**TASK ITEM:**
Could you write out, exactly as they stand, only the lines in the listing below from the line with "house plant: present" to the line with "teddy bear: none", both ends included, without the pictures?

**RECORDS TO USE:**
------------------------------

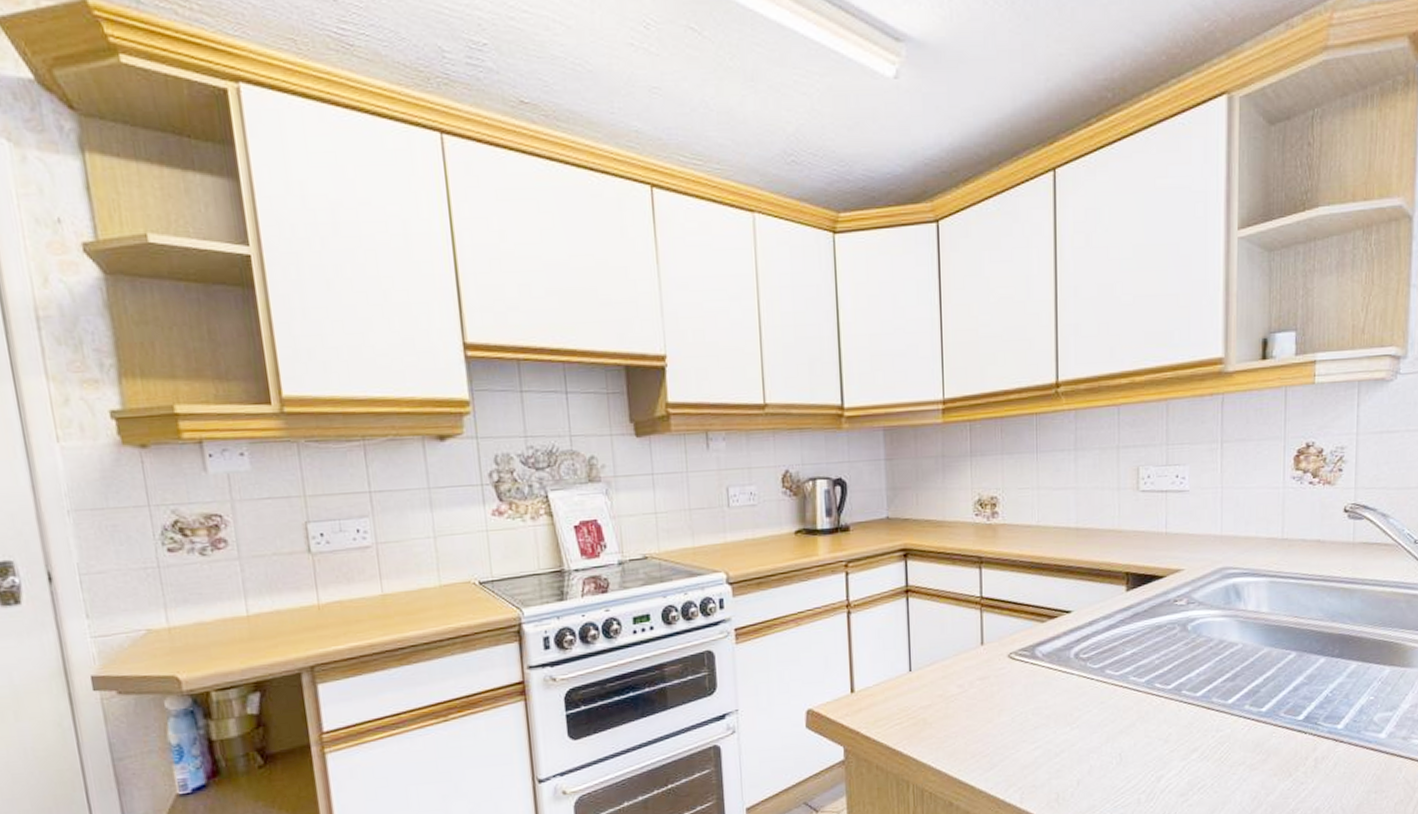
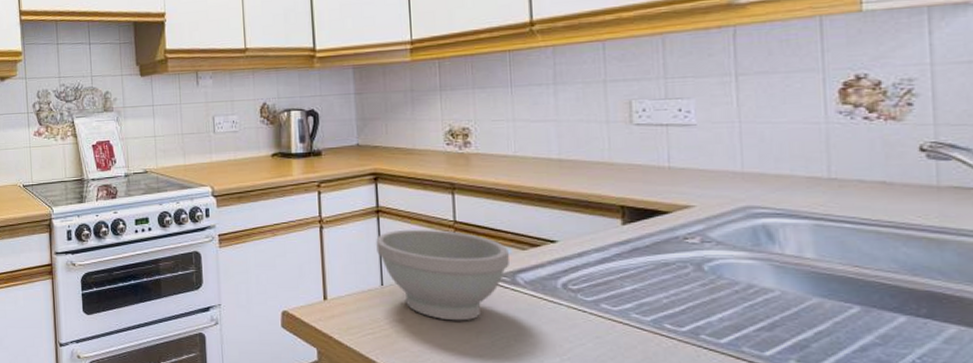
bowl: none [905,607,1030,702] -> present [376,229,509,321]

------------------------------

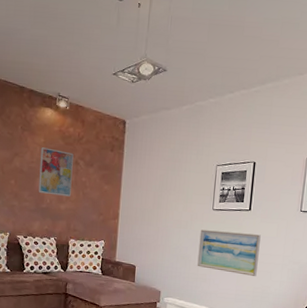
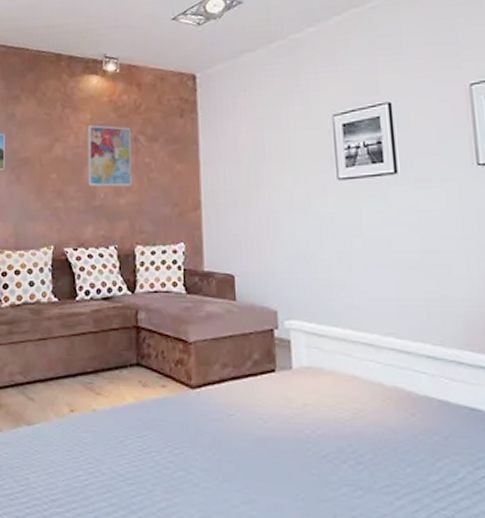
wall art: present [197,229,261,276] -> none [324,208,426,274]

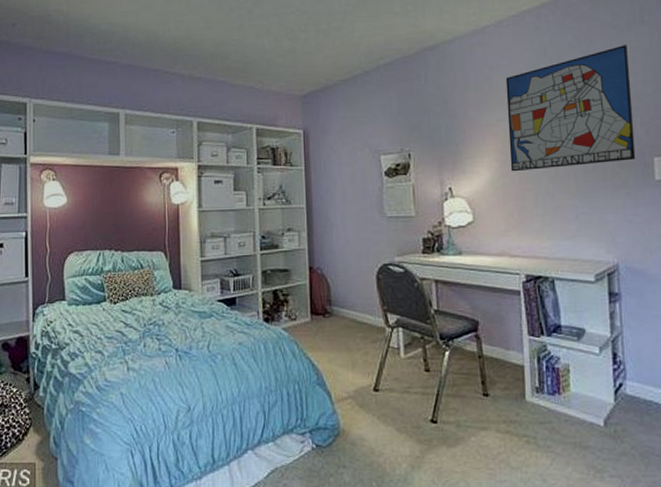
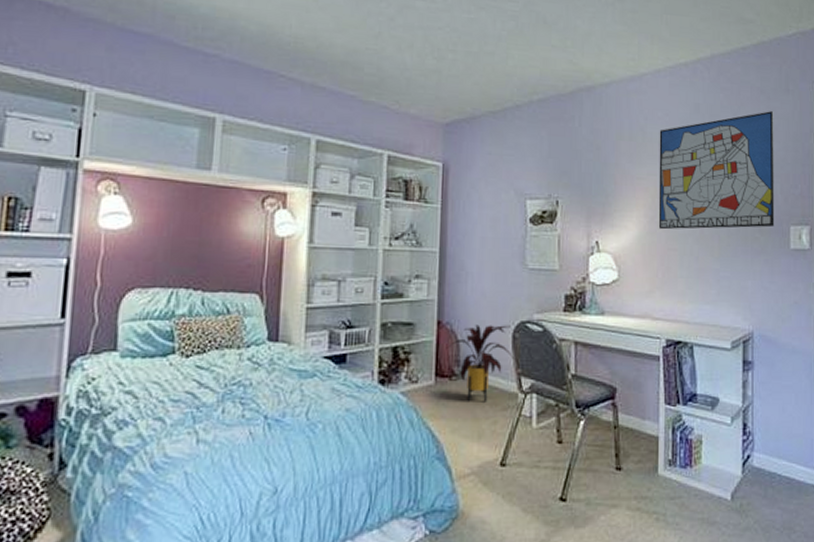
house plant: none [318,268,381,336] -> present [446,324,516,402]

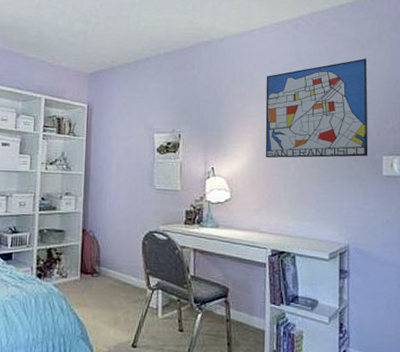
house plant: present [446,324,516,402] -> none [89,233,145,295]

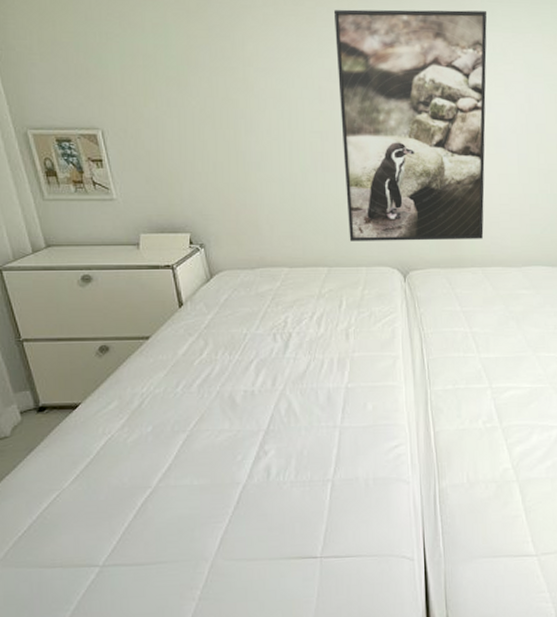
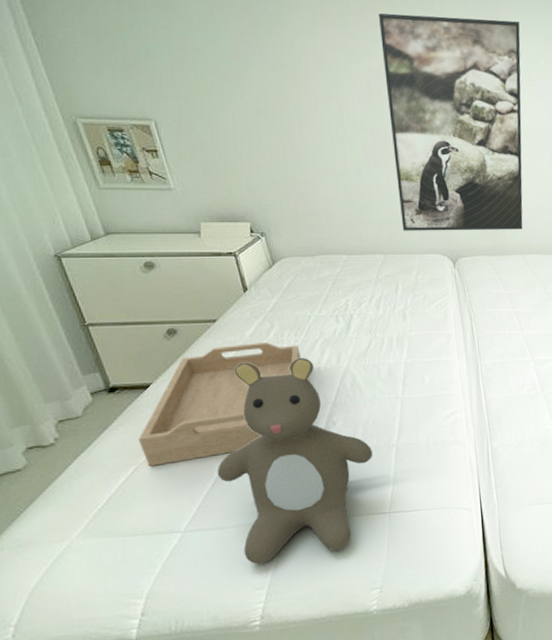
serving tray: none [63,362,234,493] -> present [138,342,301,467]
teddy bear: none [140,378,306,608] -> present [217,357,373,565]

------------------------------

**SOLUTION TO THIS PROBLEM:**
house plant: present [446,324,516,402] -> none [89,233,145,295]

serving tray: none [63,362,234,493] -> present [138,342,301,467]
teddy bear: none [140,378,306,608] -> present [217,357,373,565]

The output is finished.